Au sein du Grand Théâtre de Bordeaux, la saison lyrique bat son plein avec, en ce mois de novembre, une pièce intimiste et rarement donnée, Iolanta, dernière œuvre lyrique de Piotr Ilitch Tchaïkovski. Sur un livret du frère du compositeur russe, Modeste, qui adapte la pièce du danois Henrik Hertz Kong Renés Datter (1845), cette rêverie médiévale, construite autour du personnage historique Yolande d’Anjou (1428-1483), prend la forme d’une fable où l’amour triomphe de tous les obstacles. Écrite à la fin de la vie de Tchaïkovski en 1892, l’œuvre affiche la recherche d’un monde utopique et doux, tant par sa musique que par sa narration.

Pour cette nouvelle production, la construction du metteur en scène Stéphane Braunschweig est épurée mais redoutablement efficace : le cocon paradisiaque où est enfermée sans le savoir la princesse Iolanta est marqué de la couleur verte, tout comme les servants qui participent à la tromperie voulue par son père le roi. Ces derniers portent des tenues évocatrices de la période médiévale, par opposition aux personnalités extérieures, en vêtements plus modernes et essentiellement noirs.
Les accessoires sont rares : seules des roses, explicitement mentionnées dans le livret, ont un rôle notable, notamment pour faire découvrir la cécité de la protagoniste. Un jeu de vidéos et de cloisons complète le dispositif scénique : le portrait de Iolanta apparaît projeté sur l’ensemble de la scène dès l’ouverture mais aussi durant la prière de son père ; deux cloisons transparentes, rendues ponctuellement opaques, servent à articuler intérieur et extérieur, couplées à l’intensité des lumières de Marion Hewlett ; la loi, écrasante, est projetée par deux fois en gros caractères par la vidéo, ce pour mieux souligner le triomphe des sentiments contre cette dernière. Sans autre artifice, l’utilisation de la salle, où arrivent différents protagonistes et où s’installe le chœur pour le tableau final, assure une efficacité vivante à cette mise en scène économe.

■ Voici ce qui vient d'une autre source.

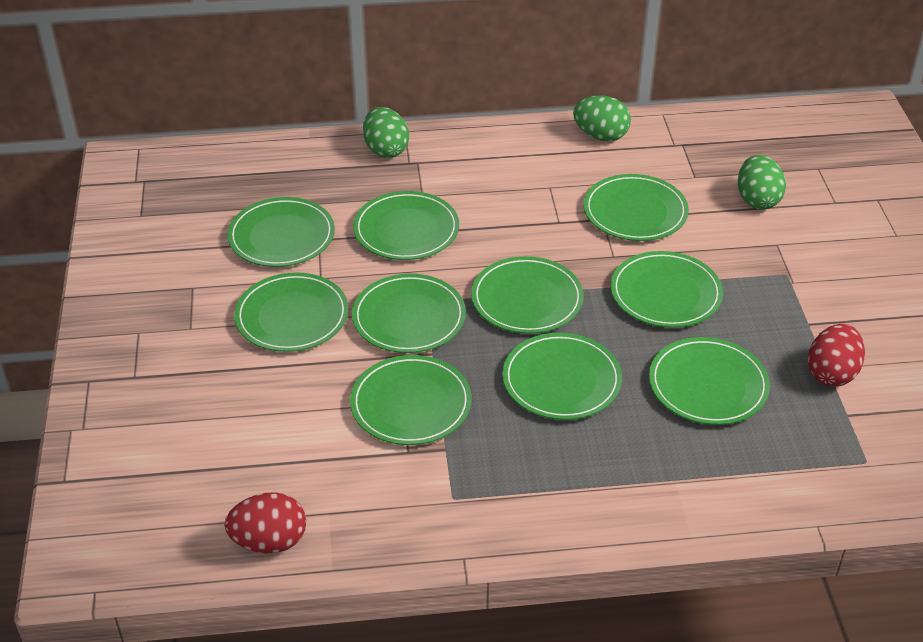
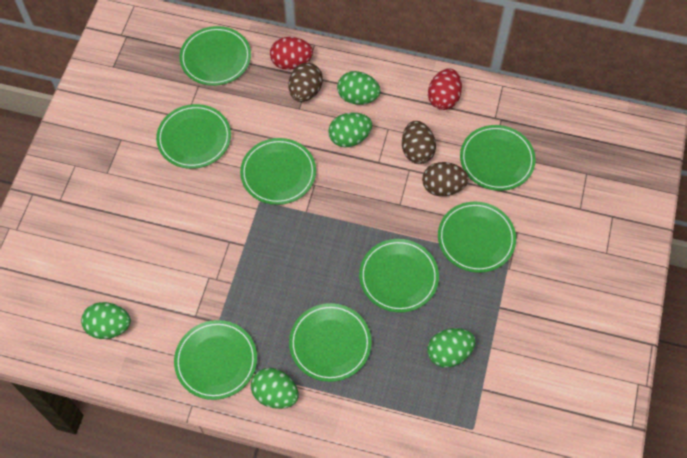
brown egg: none = 0 -> [289,63,323,102] [402,121,436,164] [422,162,469,196] = 3
green egg: [363,107,409,158] [573,95,631,142] [738,155,786,209] = 3 -> [81,302,131,339] [251,368,299,409] [328,113,372,147] [337,71,381,105] [427,328,476,368] = 5
green plate: [227,197,335,267] [234,272,349,352] [350,355,472,445] [352,274,466,353] [353,191,459,260] [471,256,584,334] [502,333,622,420] [584,174,689,241] [611,251,723,328] [649,337,770,425] = 10 -> [156,104,231,169] [174,320,257,400] [179,26,251,86] [240,138,316,205] [289,303,371,382] [359,239,439,313] [438,202,516,273] [460,125,536,191] = 8

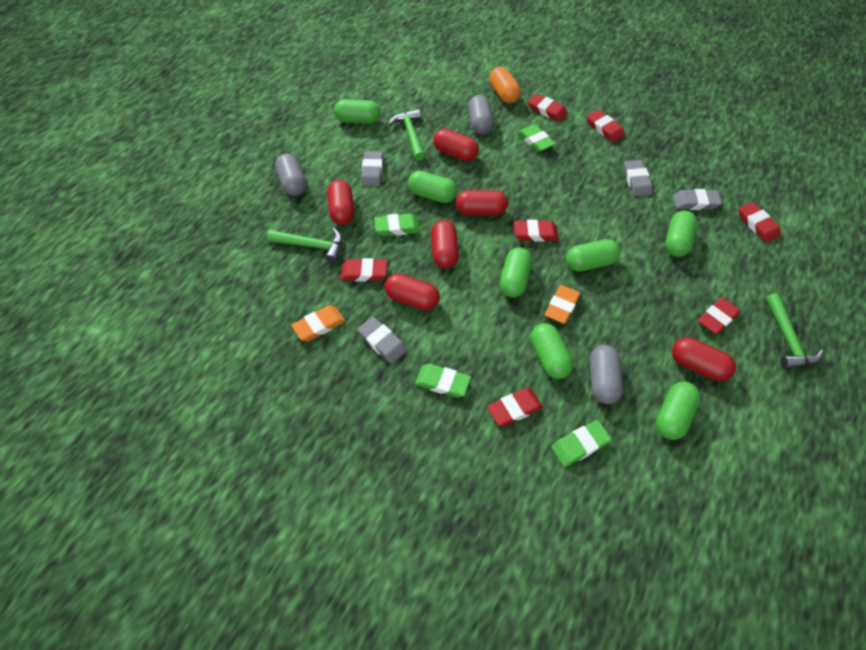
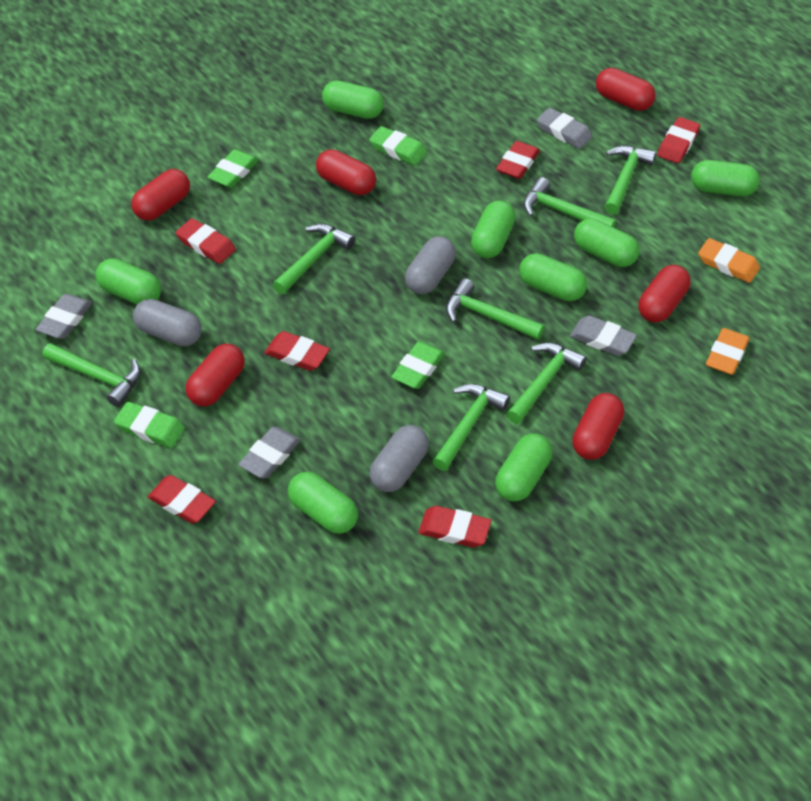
green capsule: [334,99,381,124] [408,171,457,203] [500,247,532,298] [531,323,573,379] [566,239,620,272] [656,382,701,440] [665,211,697,257] = 7 -> [95,259,161,304] [288,472,358,534] [322,80,384,119] [471,200,515,258] [495,434,552,501] [519,253,587,301] [574,218,640,267] [691,160,760,196] = 8
green hammer: [267,228,342,263] [388,109,425,161] [766,293,824,369] = 3 -> [42,343,141,407] [273,223,355,294] [432,384,510,471] [446,278,544,340] [507,343,587,424] [523,177,616,227] [604,146,656,215] = 7
orange capsule: [489,67,521,104] = 1 -> none = 0
red eraser: [340,258,387,282] [487,388,543,427] [514,220,559,242] [528,94,567,122] [587,110,625,142] [698,297,741,335] [739,202,781,243] = 7 -> [148,475,216,524] [176,218,236,264] [264,331,330,371] [418,506,491,548] [496,141,540,179] [657,117,700,163] = 6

Dans la fosse, le chef d'orchestre Pierre Dumoussaud se montre très dynamique et privilégie la belle musique évocatrice du compositeur, quitte à sacrifier à de nombreuses reprises le texte chanté. Il faut dire que le lieu a tendance à favoriser l’orchestre, en particulier lorsque les chanteurs ne sont pas en bord de scène. S'il arrive ainsi que les cuivres de l'Orchestre National Bordeaux Aquitaine couvrent les chanteurs et même les chœurs du premier tableau, la mise en avant des timbres des bois ou du violon solo reste toutefois une priorité appréciable.
Dans cette configuration, le plateau masculin semble davantage à son aise que la gent féminine. Ainsi, même si elle est renforcée par une belle double présence scénique (physique et en vidéo), Claire Antoine dans le rôle-titre reste discrète sur les premiers actes, y compris lors de son premier arioso, n’affichant une véritable puissance qu’en dernier recours, une fois sa cécité levée. A contrario, dans le rôle de son père le roi René, Ain Anger affiche une basse puissante et claironnante, tout à fait intelligible et christique, comme le marque son arioso, particulièrement poignant.
D’une voix de baryton plus renfrognée, Vladislav Chizhov (Robert) défend son point de vue avec vigueur, comme blasé de son mariage arrangé avec une princesse inconnue et déjà amoureux d’une autre. Julien Henric (Vaudémont) incarne le jeune amoureux avec une voix de ténor plus sèche mais éclatante, cherchant la saturation naïve. Les deux compères ajoutent à leur amitié une touche d’humour qui apporte un peu de profondeur au discours et permet d'esquiver les lourdeurs du livret.
Enfin, le plus impressionnant est sans doute Ariunbaatar Ganbaatar dans le rôle du médecin Ibn-Hakia. Le baryton mongol livre un monologue vibré et retentissant, compensant là aussi un livret monolithique. Sa stature vocale ne laisse pas le public indifférent ! Le chœur, préparé par Salvatore Caputo, se révèle véritablement dans le finale, dans un ultime éclat de joie et de musique. In fine, la partition de Tchaïkovski aura proposé à chacun son air et donc sa chance, réunissant la foi et la science, et abaissant les lois et les conventions devant la pureté des sentiments. Il en ressort une proposition intimiste et douce, dont la présente mise en scène en est le chantre zélé et délicat.